- [What the task requires] Please rename "phylum" to "division" in the rows starting with the line that contains "scientific name: Sieruela monophylla" and going on through the line that contains "order: Araneae", and give those lines back with nothing else changed.

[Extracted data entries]
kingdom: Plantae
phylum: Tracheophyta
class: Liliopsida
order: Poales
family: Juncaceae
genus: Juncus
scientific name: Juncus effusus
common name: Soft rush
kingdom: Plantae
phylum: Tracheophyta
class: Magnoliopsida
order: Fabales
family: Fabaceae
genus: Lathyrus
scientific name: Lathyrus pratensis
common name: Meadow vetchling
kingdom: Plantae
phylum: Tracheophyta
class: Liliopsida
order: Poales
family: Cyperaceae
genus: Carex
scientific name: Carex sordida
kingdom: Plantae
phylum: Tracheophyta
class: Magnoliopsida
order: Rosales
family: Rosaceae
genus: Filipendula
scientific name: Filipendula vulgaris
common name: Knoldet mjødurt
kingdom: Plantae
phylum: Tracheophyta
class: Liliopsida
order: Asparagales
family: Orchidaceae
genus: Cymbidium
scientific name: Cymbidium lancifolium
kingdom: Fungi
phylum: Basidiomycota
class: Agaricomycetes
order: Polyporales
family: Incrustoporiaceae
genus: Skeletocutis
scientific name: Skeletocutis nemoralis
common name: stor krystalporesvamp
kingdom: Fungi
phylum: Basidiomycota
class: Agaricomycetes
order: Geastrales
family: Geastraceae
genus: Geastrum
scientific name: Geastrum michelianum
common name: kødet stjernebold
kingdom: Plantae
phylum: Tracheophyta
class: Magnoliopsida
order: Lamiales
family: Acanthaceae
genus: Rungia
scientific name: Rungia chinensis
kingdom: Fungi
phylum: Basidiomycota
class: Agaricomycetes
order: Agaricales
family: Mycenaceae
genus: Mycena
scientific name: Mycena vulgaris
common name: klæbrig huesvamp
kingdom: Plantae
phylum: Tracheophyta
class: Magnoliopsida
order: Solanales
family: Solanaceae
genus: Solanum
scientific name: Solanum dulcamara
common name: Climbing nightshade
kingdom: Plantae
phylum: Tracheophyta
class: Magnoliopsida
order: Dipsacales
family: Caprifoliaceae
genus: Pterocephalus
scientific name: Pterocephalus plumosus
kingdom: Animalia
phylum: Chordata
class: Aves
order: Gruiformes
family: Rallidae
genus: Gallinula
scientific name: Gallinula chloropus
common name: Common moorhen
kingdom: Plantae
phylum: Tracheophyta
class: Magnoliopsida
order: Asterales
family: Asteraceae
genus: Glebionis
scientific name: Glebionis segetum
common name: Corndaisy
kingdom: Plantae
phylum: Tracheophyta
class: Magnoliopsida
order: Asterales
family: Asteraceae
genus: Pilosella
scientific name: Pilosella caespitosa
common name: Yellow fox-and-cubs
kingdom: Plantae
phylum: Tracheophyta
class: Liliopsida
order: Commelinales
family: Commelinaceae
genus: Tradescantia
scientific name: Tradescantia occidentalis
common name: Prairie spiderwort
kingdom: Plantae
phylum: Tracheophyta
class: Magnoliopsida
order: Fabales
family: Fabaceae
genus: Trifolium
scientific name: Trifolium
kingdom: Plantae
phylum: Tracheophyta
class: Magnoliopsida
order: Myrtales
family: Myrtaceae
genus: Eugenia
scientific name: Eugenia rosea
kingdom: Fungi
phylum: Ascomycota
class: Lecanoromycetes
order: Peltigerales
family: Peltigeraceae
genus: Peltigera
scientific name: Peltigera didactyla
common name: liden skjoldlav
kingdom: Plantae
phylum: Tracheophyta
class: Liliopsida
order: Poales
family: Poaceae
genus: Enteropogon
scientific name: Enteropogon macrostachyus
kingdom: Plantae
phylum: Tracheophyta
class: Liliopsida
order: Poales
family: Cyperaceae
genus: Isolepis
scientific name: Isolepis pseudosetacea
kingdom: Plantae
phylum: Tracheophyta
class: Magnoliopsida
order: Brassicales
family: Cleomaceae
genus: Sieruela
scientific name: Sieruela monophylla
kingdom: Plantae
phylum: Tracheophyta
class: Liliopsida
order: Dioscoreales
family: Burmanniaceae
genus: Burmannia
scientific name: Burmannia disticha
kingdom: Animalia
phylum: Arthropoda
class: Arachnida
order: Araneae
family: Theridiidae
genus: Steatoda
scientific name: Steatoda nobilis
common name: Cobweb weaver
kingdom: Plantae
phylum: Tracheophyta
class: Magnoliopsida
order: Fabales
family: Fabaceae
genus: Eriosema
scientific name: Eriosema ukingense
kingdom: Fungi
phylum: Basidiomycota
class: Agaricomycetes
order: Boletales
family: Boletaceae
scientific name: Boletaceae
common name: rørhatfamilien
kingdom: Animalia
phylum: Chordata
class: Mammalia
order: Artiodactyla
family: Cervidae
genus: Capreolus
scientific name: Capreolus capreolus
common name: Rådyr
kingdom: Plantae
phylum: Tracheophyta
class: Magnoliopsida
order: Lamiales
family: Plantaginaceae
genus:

- [Written solution]
scientific name: Sieruela monophylla
kingdom: Plantae
division: Tracheophyta
class: Liliopsida
order: Dioscoreales
family: Burmanniaceae
genus: Burmannia
scientific name: Burmannia disticha
kingdom: Animalia
division: Arthropoda
class: Arachnida
order: Araneae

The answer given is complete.